The market is up roughly 2% through the end of Thursday, August 5th, with most of the week’s gains coming from Monday’s gain of 2.2%. Surprisingly, the increase was led by the Energy sector with a 4.3% gain likely based on news that BP plc (NYSE: BP) capped the oil spill in the Gulf. Drillers performed well, specifically, Diamond Offshore Drilling (NYSE: DO) who was up 12% from last week, a phenomenal increase. European banks also released good news on Monday, specifically, HSBC Holdings (NYSE: HBC) and BNP Paribas, who reported better-than-expected earnings. This news gives investors further indication that the European Union banks were able to pass the stress tests from a few weeks ago. Only seven out of 91 banks failed, demonstrating renewed strength in the European banking system.
This week, we are reaching the end of earnings season, so market activity is slowing down a little now that we have earnings reports from about 80% of the S&P 500 companies. Revenue growth has been lower than what we and the markets would have preferred. The average surprise growth in earnings above estimates has been near 11%, with 78.9% of companies beating analysts’ expectations. However, revenue is still struggling at the top line with only a 9% growth in revenue compared to an average reported 50% growth in earnings. While 60% of companies have beat expectations in sales, the average surprise has been a miss of 1.4%, meaning those who are missing sales expectations have missed far worse than those who have beaten sales expectations. Sales are as—if not more—important than earnings in order to have sustainable long-term growth. We expect revenue to be down, as many of the economic releases have shown that while industrial production is up, employees are not being added. Companies have been operating leaner, doing more with less.
Emerson Electric (NYSE: EMR) reported profits soared 51% based on strong U.S. and European sales, but their overall sales increase was still lacking at 11%. Procter & Gamble (NYSE: PG) struggled, reporting diluted net earnings per share because they experienced price cutting and higher marketing expenses. Profits were also down 10%, which resulted in management providing a cautious outlook and announcing earnings may fall below expectations. Unfortunately, this took a toll on the stock in the market, with shares down nearly 3% on the news.
In economic news, the Institute for Supply Management’s Manufacturing Index continued to indicate expansion in the Manufacturing sector, albeit at a bit slower rate. The good news is that the deceleration in manufacturing is being handed off to the Services sector, with the ISM Services Index rising to 54.3 relative to June’s report of 53.8—good news, considering services make up 80% of our economy.
Payroll processing firm Automatic Data Processing (NYSE: ADP) reported Wednesday that the private labor market added 42,000 jobs, predominantly in the small- and mid-sized businesses. Friday’s Labor Department Jobs Report showed a loss of 131,000 in non-farm payrolls, which we still attribute to the laying off of census workers. The jobless rate—calculated using a separate household survey—held steady at 9.5% in July, despite expectations that it would edge higher.
The question remains as to when we can expect larger companies to begin hiring.
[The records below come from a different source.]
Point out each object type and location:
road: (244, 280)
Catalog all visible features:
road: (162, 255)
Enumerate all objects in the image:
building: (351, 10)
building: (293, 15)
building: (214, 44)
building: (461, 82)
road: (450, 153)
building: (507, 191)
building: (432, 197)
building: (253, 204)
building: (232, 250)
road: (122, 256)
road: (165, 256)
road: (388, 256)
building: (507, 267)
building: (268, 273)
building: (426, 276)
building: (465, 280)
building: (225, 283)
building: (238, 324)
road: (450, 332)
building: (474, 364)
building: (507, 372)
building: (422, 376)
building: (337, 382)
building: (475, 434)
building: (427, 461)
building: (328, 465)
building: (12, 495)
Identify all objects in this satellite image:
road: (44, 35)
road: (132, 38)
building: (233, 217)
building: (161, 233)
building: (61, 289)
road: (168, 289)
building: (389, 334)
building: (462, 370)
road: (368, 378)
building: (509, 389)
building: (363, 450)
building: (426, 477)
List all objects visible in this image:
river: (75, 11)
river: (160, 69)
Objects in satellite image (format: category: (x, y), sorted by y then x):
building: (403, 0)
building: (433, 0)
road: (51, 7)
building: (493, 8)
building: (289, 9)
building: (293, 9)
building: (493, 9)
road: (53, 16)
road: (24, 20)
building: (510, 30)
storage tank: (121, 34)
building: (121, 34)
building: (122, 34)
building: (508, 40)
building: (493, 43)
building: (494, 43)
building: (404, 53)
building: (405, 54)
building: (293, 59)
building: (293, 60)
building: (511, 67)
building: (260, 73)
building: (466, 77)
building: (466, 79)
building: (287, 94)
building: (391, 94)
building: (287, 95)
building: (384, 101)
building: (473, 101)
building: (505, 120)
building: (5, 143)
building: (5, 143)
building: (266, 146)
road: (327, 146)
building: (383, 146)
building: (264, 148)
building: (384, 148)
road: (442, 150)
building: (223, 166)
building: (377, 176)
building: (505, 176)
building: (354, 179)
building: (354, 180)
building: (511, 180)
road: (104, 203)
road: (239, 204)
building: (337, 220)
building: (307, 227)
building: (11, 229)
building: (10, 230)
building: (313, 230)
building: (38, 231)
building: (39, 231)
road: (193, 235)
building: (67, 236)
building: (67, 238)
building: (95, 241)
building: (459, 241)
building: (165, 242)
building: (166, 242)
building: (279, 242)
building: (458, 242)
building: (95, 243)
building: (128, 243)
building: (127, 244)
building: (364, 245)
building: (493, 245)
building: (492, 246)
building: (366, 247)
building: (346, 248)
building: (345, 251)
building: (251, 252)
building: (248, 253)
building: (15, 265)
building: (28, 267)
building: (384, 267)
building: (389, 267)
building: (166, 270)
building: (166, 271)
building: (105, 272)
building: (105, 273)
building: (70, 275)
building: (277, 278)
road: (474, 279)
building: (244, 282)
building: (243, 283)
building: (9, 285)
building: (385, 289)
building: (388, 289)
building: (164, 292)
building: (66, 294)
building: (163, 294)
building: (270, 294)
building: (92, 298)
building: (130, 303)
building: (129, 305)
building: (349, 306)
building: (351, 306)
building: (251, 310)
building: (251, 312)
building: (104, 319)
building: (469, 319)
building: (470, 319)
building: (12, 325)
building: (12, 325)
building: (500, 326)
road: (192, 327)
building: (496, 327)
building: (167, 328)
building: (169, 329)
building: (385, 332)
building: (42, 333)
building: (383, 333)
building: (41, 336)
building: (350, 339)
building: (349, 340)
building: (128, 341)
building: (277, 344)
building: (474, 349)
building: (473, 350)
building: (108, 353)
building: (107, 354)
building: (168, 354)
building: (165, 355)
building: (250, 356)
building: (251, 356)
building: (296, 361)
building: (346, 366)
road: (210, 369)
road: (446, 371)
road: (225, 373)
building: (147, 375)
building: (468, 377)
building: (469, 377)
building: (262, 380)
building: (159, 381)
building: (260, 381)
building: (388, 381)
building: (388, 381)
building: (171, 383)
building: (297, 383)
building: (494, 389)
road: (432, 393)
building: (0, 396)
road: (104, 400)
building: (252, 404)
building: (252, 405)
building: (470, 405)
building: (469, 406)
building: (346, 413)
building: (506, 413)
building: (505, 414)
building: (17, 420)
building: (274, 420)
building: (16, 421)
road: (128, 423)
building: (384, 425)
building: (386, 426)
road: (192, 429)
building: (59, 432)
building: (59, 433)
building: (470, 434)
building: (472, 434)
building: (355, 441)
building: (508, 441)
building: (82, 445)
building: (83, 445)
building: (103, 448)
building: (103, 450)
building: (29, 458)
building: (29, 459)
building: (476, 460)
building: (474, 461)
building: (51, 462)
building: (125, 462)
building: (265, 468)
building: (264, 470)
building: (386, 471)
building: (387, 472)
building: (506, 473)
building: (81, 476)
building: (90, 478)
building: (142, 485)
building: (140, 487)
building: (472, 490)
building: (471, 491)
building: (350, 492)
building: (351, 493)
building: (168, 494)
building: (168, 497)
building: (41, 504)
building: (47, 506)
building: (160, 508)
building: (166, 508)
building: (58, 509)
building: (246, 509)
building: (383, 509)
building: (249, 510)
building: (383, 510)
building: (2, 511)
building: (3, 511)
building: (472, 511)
As we have said, many companies have been operating leaner, using up capacity and inventory. They can only work lean for so long before they will have to hire. Ultimately, the hiring of employees is what will signal the growth to bring the economy out of a recession.
We still believe that the uncertainty that has been weighing on the market is political. The market does not know what to expect in the November elections. There is also speculation that Speaker of the House Nancy Pelosi (D-Calif.) will call Congress back into session early to focus on a jobs bill that the Senate passed earlier in the week. The measure would give states $10 billion for education programs and $16 billion to help cover Medicaid budgets in the first six months of next year. Additionally, the markets are unsure if there will be the expected increase in taxes next year. Uncertainty will almost always cause the markets to bounce around, with every bit of news affecting it in some way.
Furthermore, just when we did not think interest rates could get lower, we saw yields on fixed income investments fall. The three-, five- and seven-year rates fell about 0.08%, giving investors less incentive to save.